While much has been written in the past thirty years, particularly in the United States, about the moral right to informed choice of medical services changes to medical practice have been limited and medical authoritarianism, as a culture, remains deeply entrenched in western societies. Why is this still a problem? What is the solution? And what role should the law play in this solution?
In my view, medical authoritarianism, and its failure to recognise the right to informed choice, is a result of the traditional western philosophical, political, legal and scientific focus on rationality as the major influence on human behaviour. This ignores the central role of a persons values and beliefs in making decisions and choices. It also ignores the mass of historical evidence that power corrupts, breaking down the usual inhibitions that restrain the aggressive instincts inherent in human nature. The illusion that rationality dominates human affairs is therefore a dangerous one in that it fails to protect vulnerable members of a community from rights violations.

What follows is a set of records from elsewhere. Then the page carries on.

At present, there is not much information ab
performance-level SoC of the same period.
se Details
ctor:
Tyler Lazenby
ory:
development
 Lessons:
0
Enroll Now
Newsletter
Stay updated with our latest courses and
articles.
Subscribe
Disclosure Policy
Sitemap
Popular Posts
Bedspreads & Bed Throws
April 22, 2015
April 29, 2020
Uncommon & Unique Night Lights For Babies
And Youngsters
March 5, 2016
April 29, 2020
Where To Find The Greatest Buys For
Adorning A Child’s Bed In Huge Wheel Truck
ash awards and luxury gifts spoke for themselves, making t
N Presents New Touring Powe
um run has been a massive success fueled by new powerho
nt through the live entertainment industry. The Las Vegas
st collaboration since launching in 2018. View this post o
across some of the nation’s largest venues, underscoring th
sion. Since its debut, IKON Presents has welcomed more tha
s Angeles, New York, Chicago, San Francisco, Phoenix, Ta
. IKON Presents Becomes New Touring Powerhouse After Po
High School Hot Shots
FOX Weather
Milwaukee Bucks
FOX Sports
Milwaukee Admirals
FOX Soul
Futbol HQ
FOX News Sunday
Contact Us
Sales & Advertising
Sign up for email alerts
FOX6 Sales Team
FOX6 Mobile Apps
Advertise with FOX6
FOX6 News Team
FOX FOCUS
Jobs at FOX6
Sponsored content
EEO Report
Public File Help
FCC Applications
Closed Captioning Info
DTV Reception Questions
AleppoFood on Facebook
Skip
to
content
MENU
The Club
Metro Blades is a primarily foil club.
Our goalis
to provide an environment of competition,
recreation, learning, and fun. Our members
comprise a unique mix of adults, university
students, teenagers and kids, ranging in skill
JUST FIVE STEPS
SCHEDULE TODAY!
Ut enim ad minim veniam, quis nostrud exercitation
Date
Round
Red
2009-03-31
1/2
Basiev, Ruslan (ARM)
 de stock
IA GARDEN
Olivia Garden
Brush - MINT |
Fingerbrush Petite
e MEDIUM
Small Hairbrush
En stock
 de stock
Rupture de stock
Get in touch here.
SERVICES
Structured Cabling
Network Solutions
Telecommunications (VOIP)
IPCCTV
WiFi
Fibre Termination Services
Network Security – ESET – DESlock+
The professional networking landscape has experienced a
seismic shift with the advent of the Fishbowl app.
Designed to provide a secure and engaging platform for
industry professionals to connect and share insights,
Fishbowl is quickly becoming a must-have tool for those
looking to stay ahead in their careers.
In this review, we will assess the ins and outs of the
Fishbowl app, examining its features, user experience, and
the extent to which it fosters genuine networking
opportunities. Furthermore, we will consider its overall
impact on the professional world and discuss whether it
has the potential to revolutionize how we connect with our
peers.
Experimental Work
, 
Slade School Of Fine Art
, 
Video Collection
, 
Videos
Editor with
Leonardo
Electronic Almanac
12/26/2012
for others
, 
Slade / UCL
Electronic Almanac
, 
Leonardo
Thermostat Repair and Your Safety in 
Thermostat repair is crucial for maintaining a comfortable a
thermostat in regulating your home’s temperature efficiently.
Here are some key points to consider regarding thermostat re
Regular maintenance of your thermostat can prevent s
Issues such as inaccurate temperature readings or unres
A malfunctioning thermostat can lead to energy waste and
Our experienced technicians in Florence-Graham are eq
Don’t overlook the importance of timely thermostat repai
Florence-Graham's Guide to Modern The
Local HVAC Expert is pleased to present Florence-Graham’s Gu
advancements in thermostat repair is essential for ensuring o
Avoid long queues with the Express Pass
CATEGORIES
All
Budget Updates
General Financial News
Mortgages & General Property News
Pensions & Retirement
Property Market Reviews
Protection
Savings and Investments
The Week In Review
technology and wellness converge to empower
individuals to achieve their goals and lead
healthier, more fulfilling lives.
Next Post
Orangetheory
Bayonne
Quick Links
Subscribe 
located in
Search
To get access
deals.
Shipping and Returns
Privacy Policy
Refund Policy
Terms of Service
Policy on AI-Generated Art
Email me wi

How extensive, then, is this problem? Relevant evidence spans more than a century, and demonstrates that women, as well as other disempowered groups, have been subjected to extensive violations of their right to informed choice, often with extremely serious consequences. Overall, the evidence is disturbing, profiling a major social problem requiring urgent resolution.
While the following discussion focuses on the exploitation of women by patriarchal medicine, this is not intended to discount the experiences of other groups whose right to self-determination is ignored by the medical community. Rather, it is intended to illustrate the claim that the abuse of power, masked by an over-confidence in the role of rationality in human behaviour, lies at the heart of the chronic problem of un informed choice. As women make up half of the human race, their oppression cannot be explained in terms of dominant groups versus minority groups. Rather, the hostility directed toward women is centred on perceived difference, which acts as a largely unconscious excuse to indulge in the exercise of power over others who are, or who can be made, vulnerable.
Many other groups and individuals have also been discriminated against in this way by those who have the advantage of power. Indigenous Australians, while living in a wealthy country, suffer from a standard of health equivalent to that of the most disadvantaged third world nation. Medical practitioners have frequently treated, or refused to treat, these people in such a blatantly discriminatory manner that some groups have established their own health care services in an attempt to retain a sense of dignity. Health not only involves a persons physical state, but also their sense of identity and level of self-esteem. Shaming the entire Australian community, a recent court decision involving the stolen generation of indigenous Australians considered a thumbprint on a consent form acceptable evidence of a mother giving permission for her child to be taken from her by an all-powerful, white government. Again, difference is used as an excuse to project internal hostilities onto a vulnerable Other.